Annette is a registered user.

Ms. Listgarten: perhaps when you return you can shed some light on a couple of issues connected to the City's S-CAP goals. The push for conversion to electric is a constant S-CAP theme. Is there an estimate for how much energy is required for our current daytime population? And for one that is 30% larger as ABAG and many developers and politicians envision? What are the sources of this energy? And what is being done to improve the reliability of the electrical grid? Theory is great, but it doesn't warm a home or heat a meal.
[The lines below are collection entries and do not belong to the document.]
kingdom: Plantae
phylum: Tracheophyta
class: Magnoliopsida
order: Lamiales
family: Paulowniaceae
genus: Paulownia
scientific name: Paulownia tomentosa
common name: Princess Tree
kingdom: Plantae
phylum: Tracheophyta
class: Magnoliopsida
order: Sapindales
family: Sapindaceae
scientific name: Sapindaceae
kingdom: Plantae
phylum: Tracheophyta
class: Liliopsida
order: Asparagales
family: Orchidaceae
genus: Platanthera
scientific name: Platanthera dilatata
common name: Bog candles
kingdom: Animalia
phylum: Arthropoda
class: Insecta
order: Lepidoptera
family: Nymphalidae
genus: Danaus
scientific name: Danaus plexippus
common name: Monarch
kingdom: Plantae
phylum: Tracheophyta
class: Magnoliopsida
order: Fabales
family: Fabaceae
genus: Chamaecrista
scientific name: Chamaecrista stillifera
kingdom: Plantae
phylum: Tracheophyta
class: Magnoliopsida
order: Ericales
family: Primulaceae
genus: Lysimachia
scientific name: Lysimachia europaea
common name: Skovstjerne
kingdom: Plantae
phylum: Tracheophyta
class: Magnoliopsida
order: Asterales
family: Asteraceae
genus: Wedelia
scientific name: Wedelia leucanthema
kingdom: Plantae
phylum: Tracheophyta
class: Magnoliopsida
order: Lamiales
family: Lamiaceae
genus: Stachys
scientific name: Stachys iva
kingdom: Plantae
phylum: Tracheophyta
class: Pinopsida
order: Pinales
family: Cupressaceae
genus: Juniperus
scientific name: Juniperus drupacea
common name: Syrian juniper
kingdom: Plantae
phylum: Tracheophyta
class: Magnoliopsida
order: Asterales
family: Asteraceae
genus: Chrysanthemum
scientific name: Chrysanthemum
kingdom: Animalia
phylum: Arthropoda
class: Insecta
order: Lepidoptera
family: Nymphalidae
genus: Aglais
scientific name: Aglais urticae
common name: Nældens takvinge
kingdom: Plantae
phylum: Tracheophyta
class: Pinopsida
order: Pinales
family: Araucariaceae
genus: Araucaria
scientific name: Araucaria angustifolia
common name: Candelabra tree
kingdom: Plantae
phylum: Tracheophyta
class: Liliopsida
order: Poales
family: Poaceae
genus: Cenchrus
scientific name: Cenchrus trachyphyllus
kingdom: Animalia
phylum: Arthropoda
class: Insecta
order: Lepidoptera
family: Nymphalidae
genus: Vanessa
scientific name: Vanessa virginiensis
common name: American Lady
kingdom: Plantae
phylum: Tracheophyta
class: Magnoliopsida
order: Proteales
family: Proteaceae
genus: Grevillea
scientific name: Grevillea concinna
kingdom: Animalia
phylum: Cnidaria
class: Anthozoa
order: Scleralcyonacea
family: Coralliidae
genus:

And what about the issue Eeyore raises about remedies being pushed down to the individual level? Palo Altans have a pretty good "Green IQ" but are individuals able to move the needle on climate change? I kinda doubt we can and I think there's a real risk that people will stop incurring the inconveniences and costs associated with electrification if more isn't required of businesses. And higher standards placed on development. Why not reward re-purposing and attach fees to plans that are heavy on demolition? And why not develop a fee schedule for development that incentivizes and rewards projects that are carbon neutral and water-neutral (or near to it)and, again, attach fees for projects that have a high environmental impact?

Is anyone currently in a position of influence watching the big picture? This is a generalization, but it seems politicians are more narrowly focused on supporting donors who help them get re-elected than they are real problem solving. No issue underscores the need for big picture thinking better than housing. We sure do need it. But what about electricity and water? And other aspects of infrastructure?

Continuing to address problems individually rather than holistically will likely only make many matters worse. Right now, I think the best big picture thinker we have is Pete Buttigieg. I sure hope there are more out there like him.